■ PROBLEM REQUIREMENTS ■
Print the text lines of all the records below character for character, leaving out the pictures.

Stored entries
— begin —

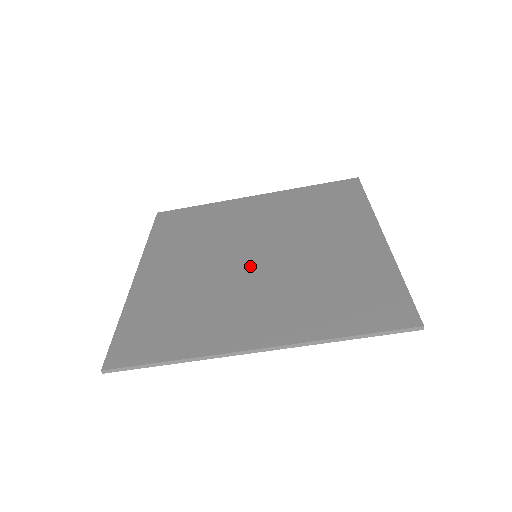
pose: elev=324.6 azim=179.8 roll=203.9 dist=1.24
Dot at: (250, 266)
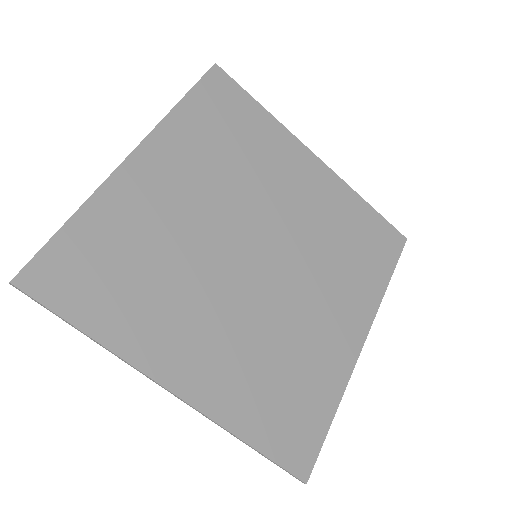
Dot at: (241, 268)
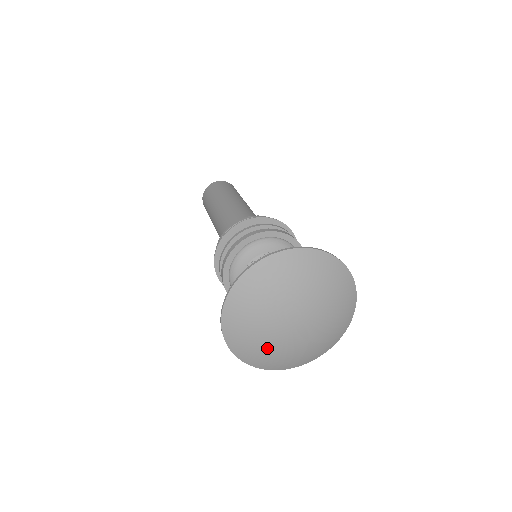
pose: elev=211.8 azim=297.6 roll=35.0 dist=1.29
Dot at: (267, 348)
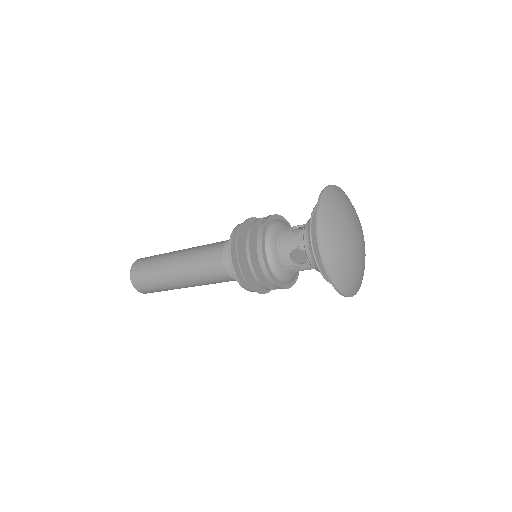
Dot at: (341, 240)
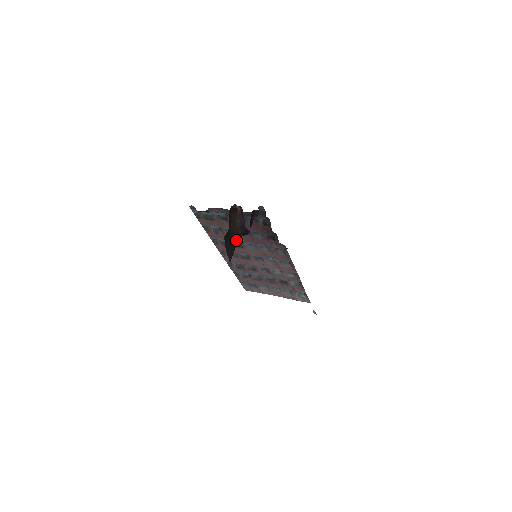
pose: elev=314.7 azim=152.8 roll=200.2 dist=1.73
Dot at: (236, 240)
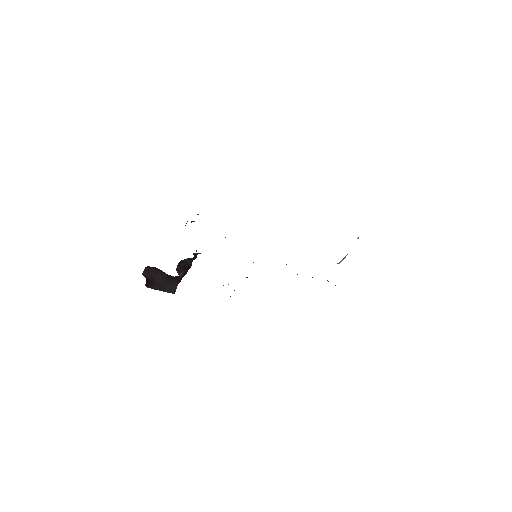
Dot at: (175, 279)
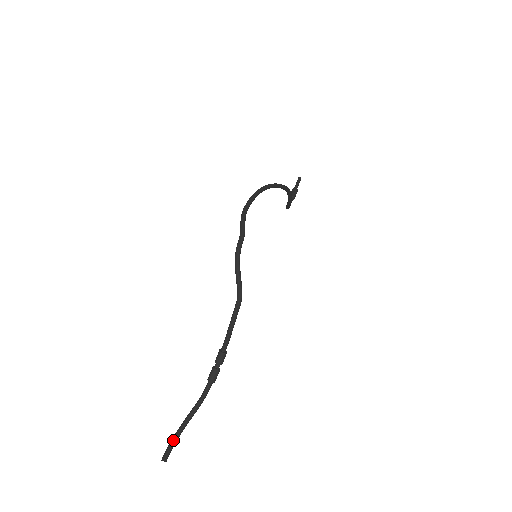
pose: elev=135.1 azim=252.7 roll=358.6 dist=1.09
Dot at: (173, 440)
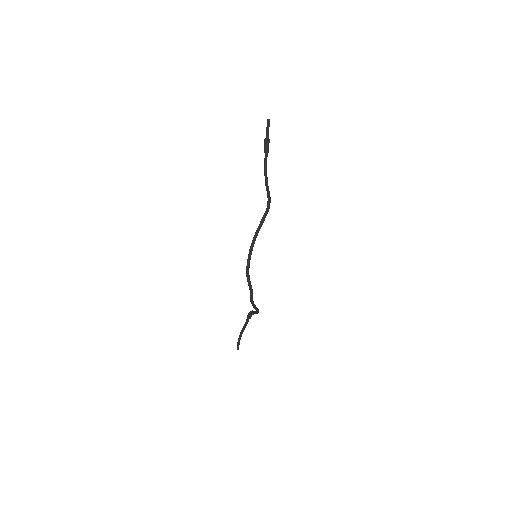
Dot at: (239, 341)
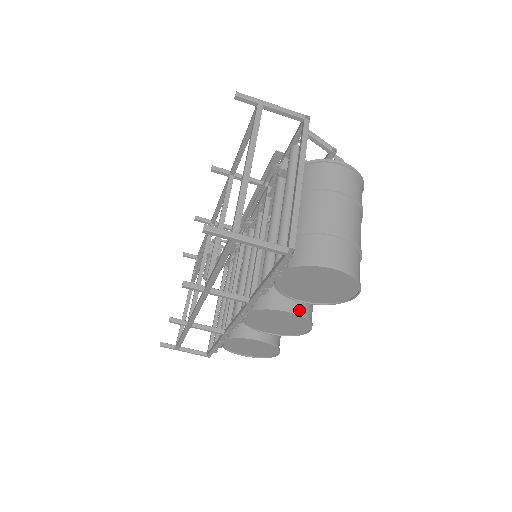
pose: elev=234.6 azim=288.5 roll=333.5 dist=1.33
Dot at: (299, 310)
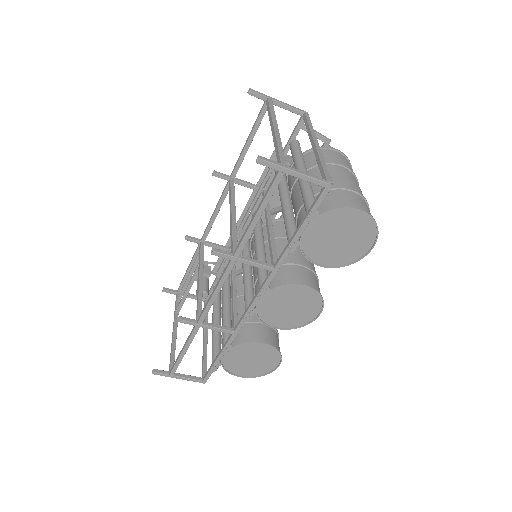
Dot at: (313, 286)
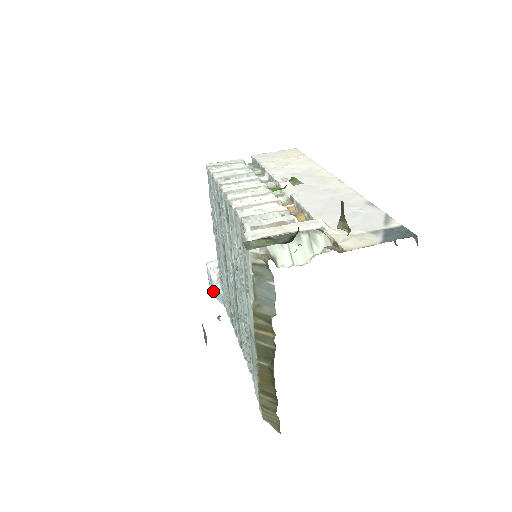
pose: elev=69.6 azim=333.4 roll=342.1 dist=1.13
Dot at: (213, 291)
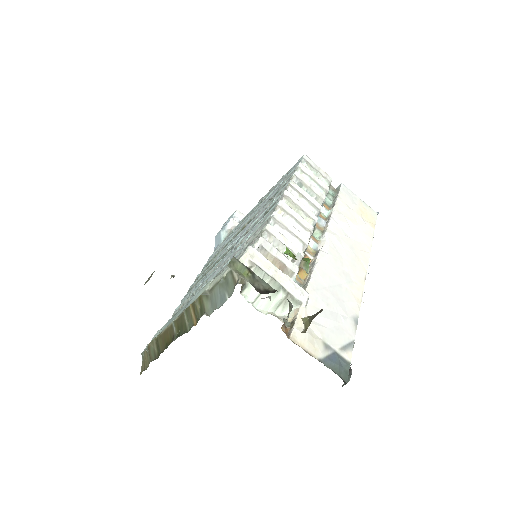
Dot at: (219, 233)
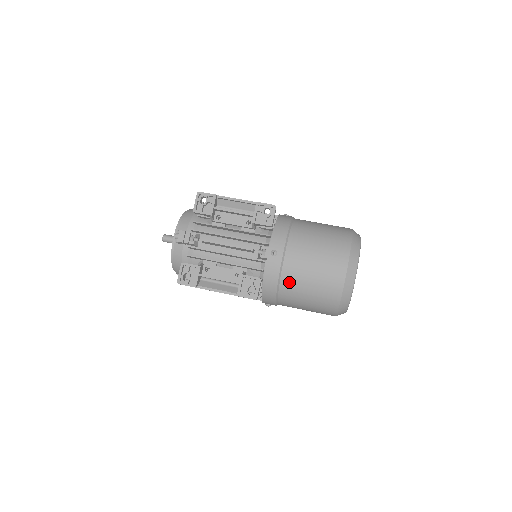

— end —

■ THE SOLUTION ■
pose: elev=324.6 azim=179.8 roll=203.9 dist=1.24
Dot at: (250, 266)
Dot at: (241, 268)
pose: elev=211.8 azim=297.6 roll=35.0 dist=1.29
Dot at: (267, 348)
Dot at: (341, 240)
pose: elev=314.7 azim=152.8 roll=200.2 dist=1.73
Dot at: (236, 240)
Dot at: (175, 279)
pose: elev=135.1 azim=252.7 roll=358.6 dist=1.09
Dot at: (173, 440)
Dot at: (239, 341)
pose: elev=234.6 azim=288.5 roll=333.5 dist=1.33
Dot at: (299, 310)
Dot at: (313, 286)
pose: elev=69.6 azim=333.4 roll=342.1 dist=1.13
Dot at: (213, 291)
Dot at: (219, 233)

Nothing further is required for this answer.